I’ve been running the exact same brook binary on two different cards - NVIDIA GeForce 7900 and NVIDIA Tesla C870 (both on the same machine). While trying to figure out why I was getting very different results on the two GPUs, I finally narrowed it down to the following - when running on Tesla, streamRead would turn every negative value into 0 and every value > 1 into 1 (values between 0 and 1 would be transferred correctly)! Nothing like that happens with NVIDIA GeForce 7900.
This can be observed either by following a streamRead with streamWrite - this would show that all values were truncated. Or insert a simple “out = in * 100 - 50” kernel call between the streamRead and streamWrite calls - this would return value in the -50…50 range, demonstrating that it’s the streamRead that truncates, not streamWrite.
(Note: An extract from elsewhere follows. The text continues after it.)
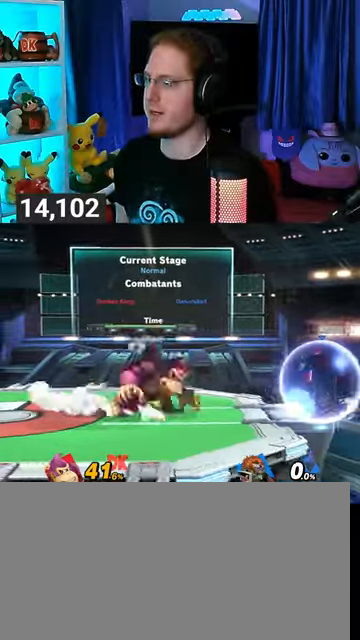
{"buttons": [], "left_stick": "left", "right_stick": "center", "events": [[67, "left_stick", "left"], [267, "A", "up"], [367, "left_stick", "up-left"], [500, "left_stick", "left"]]}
I tried both 1D and 2D streams of floats, with the same result.
I am using brook 0.5 beta1, ogl backend on Red Hat Entreprise Linux wth NVIDIA drivers and libraries v. 169.09.
What’s going on?! How do I get it to stop? Any help would be greatly appreciated.
glTexSubImage2D(GL_TEXTURE_RECTANGLE_ARB, 0, x, y, w, h, elemsize==1?GL_RED:(elemsize==3?GL_RGB:GL_RGBA), GL_FLOAT, 0);
It does work correctly on NVIDIA GeForce 7900, so the problem I am seeing appears more Tesla-specific than brook-specific.
Well, there is no “General-purpose computing using the Tesla card on Linux” forum, so “CUDA on Linux” seemed like the closest I could get. Sorrry if this was a bad idea.
No problem. I didn’t mean to sound so snappy. Most users on this forum are CUDA-only users who have never touched brook or similar tools before, so you aren’t likely to get a lot of responses here.
Converting brook code to CUDA would be pretty easy, and I’m sure you can get a lot of help with that here ;)
If you can reproduce your problem with a simple OpenGL code, then the OpenGL forums might be a better place to get help, even if it is on a Tesla card. You may have exposed some kind of driver bug related to the Tesla OpenGL drivers. An NVIDIA rep is sure to respond if you can post a short test OpenGL test code.